Answer with a number only: how many lines of the entries below contain the word "your"?

Data in this exercise START

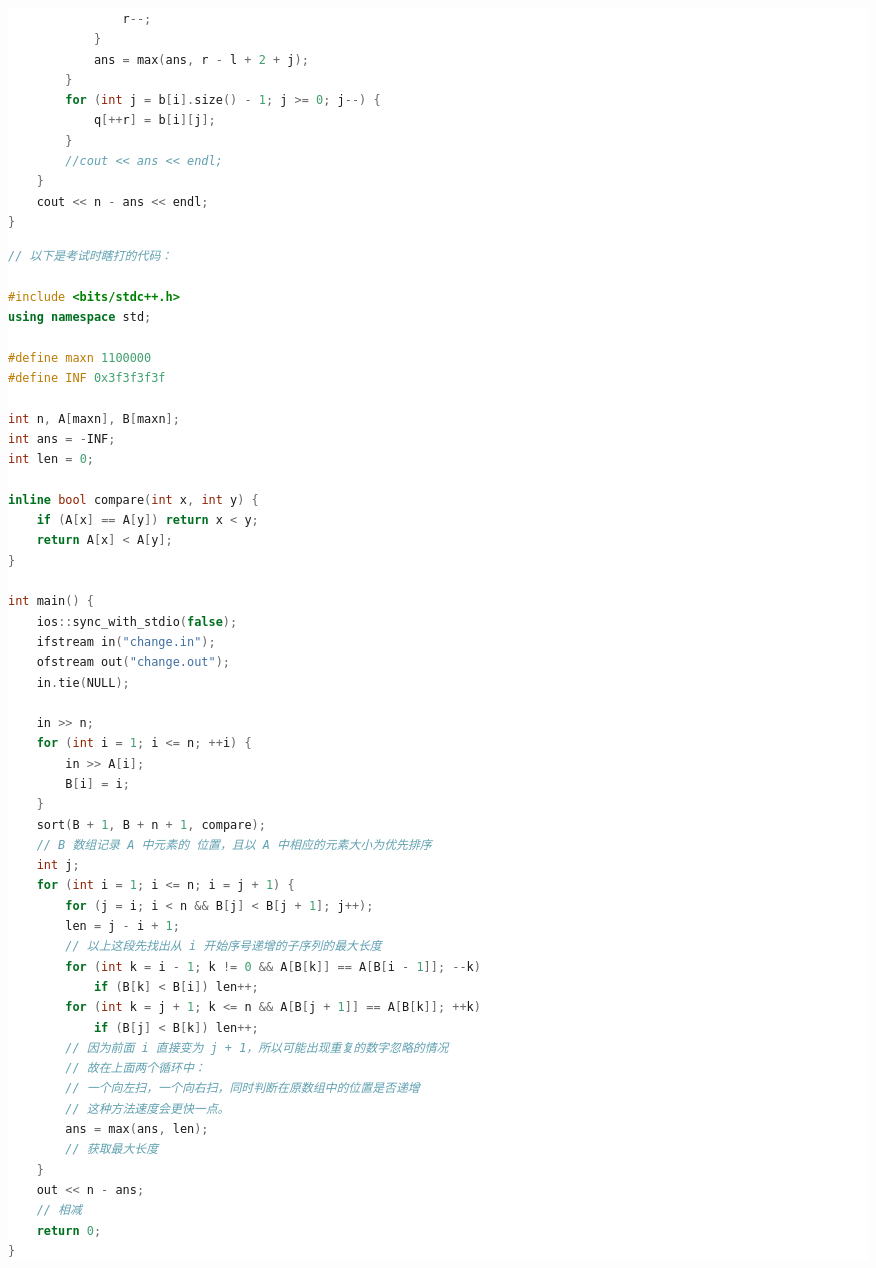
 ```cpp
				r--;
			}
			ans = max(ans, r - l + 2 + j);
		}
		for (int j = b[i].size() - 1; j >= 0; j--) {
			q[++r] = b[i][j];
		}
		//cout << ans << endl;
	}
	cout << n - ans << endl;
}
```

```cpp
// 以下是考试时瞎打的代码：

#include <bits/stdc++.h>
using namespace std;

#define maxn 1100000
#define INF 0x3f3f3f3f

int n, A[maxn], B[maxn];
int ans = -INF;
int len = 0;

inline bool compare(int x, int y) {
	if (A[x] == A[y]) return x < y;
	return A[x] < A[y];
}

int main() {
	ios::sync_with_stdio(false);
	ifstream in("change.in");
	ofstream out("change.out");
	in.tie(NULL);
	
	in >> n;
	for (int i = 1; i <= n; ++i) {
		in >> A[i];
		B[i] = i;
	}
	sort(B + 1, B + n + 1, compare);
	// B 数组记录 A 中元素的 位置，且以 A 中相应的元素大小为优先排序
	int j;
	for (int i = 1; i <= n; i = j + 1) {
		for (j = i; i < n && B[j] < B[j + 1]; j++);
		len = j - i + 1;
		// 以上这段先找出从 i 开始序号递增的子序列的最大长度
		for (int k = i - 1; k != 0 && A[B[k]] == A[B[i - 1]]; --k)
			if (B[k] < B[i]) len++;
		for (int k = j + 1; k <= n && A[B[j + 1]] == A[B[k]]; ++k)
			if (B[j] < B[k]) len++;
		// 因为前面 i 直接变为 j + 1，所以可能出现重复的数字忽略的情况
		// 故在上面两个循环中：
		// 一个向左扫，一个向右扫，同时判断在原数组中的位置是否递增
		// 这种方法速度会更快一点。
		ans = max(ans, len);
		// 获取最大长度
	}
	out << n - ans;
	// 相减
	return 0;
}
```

Data in this exercise END
Data in this exercise START

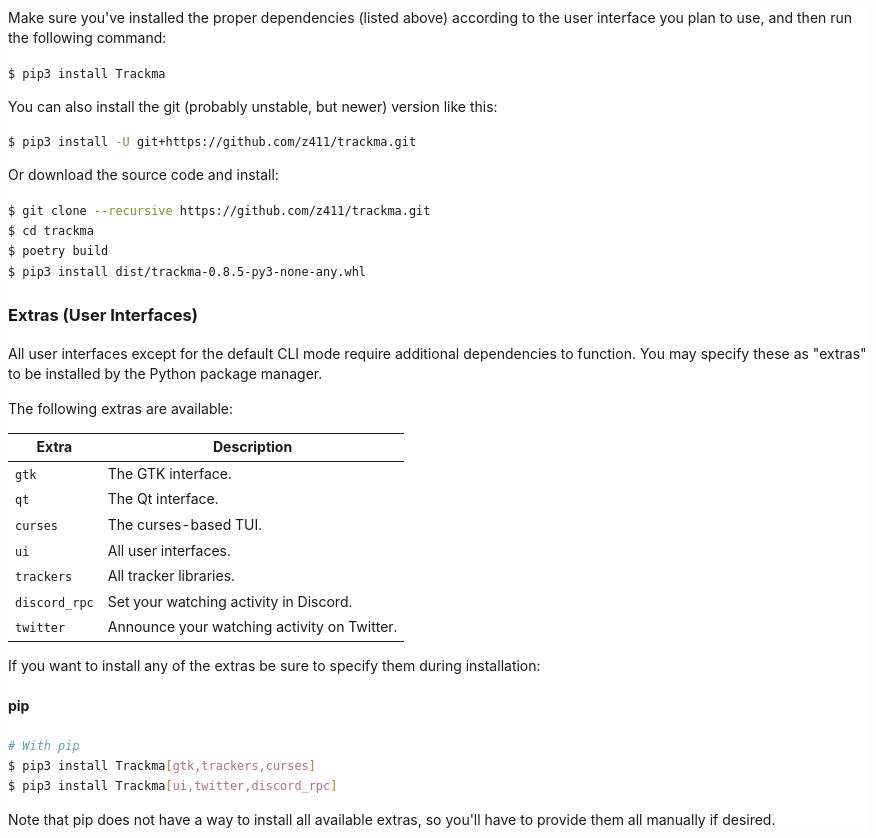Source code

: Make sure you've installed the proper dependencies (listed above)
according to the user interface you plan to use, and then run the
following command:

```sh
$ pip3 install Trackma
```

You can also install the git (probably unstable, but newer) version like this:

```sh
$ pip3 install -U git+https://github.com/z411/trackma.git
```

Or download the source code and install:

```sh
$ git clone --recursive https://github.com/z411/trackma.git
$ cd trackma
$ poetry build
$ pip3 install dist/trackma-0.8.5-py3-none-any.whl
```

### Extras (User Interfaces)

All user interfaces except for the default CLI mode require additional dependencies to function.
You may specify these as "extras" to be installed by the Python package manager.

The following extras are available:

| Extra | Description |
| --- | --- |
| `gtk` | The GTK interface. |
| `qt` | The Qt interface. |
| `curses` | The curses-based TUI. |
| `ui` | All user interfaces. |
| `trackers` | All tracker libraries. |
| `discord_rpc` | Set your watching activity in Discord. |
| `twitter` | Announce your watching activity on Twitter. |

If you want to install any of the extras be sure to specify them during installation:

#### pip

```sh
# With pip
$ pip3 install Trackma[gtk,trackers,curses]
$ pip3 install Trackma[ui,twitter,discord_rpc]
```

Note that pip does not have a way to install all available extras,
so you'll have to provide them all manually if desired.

Data in this exercise END

## Task response
2